My family, like most, is compromised of a bunch of quirky folks.
You know what I mean. Like my mom who cabbage patches at least twice a day and tells me on a fairly regular basis how sexy she thinks Tom Selleck is (insert dry heave here).
Or, my brother, who can do a spot-on impression of anyone and everyone and will randomly bust out a movie quote at will. It's amazing the kinds of things you can get away with saying in public when you say it like Bubbles from Trailer Park Boys.
My Grams, she can take any song on the radio (ANY song) and choreograph a line dance to it. And, even though she's allergic to nuts, she will drive out of her way to the only supermarket in the area with dark chocolate Reese's (ok, maybe she does that for me more than her).
My dad, well, he's a curiosity. I'm actually a lot more like him than I care to admit. We both have raging tempers and money-wise, we're tighter than bark to a tree. We don't like things that are disorganized, late or in any way, shape or form not how we want them to be.
We also toy with weird, transient obsessions from time-to-time. For me, you're reading mine. I'm obsessed with cooking, baking, crafting and all things Martha Stewart defines as 'good things'.
My dad's got two new obsessions in his life. Gardening and grapefruit.
He's turned our old horse pasture into a giant garden. Things are already starting to sprout. He's even convinced his friends to do the same and they are all having a garden competition to see who's got the greener thumb.
Grapefruit has been a thing of his for years, but it's out of control now. In fact, the only reason I was able to attempt Pompelmocello early this year (highly recommended success, by the way) was because there was a crate of grapefruits sitting at my parents' house.
I took a couple more to try this recipe out. It came out really good. So good, in fact, that I gave my dad a jar to try a couple days ago and it's already almost gone!
Grapefruit Marmalade
3 grapefruits
3 cups water
3 1/2 cups sugar
1 tbsp lemon juice
Peel the outermost layer of the peel away from the grapefruit, careful not to use any pith.

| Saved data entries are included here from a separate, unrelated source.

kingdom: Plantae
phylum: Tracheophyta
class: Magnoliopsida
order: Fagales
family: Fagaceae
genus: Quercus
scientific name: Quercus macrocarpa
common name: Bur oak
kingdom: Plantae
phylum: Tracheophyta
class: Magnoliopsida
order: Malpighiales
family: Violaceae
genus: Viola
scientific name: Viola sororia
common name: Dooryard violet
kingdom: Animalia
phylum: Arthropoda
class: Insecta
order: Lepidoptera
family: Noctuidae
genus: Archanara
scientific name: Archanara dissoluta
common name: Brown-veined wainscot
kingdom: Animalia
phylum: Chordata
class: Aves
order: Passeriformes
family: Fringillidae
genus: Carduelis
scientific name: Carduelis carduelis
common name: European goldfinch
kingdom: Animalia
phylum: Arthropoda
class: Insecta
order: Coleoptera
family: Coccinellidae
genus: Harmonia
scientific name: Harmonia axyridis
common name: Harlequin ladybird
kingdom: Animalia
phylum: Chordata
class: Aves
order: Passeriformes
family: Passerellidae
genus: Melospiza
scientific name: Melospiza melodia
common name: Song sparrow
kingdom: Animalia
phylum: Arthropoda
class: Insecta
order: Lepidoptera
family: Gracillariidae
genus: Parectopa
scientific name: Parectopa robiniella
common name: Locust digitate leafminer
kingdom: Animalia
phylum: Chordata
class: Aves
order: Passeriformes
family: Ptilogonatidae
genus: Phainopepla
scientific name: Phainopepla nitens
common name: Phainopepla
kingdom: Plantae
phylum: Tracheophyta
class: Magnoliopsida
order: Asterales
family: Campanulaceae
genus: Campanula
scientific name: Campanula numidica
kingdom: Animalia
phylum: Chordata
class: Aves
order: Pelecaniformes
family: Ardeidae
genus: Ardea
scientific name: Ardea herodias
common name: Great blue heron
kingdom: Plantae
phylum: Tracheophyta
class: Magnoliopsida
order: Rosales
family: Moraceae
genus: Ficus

Place the peel in the water in a large pot. Cut the fruit out of the middle portion avoiding any of the white pith or the dividing membranes.
Add the sugar and bring the water to a boil. Boil for one minute, then reduce the heat to simmer. Continue for about an hour. Remove from heat and stir in the lemon juice. Let cool.
Pour into sterilized jars, following proper canning instructions.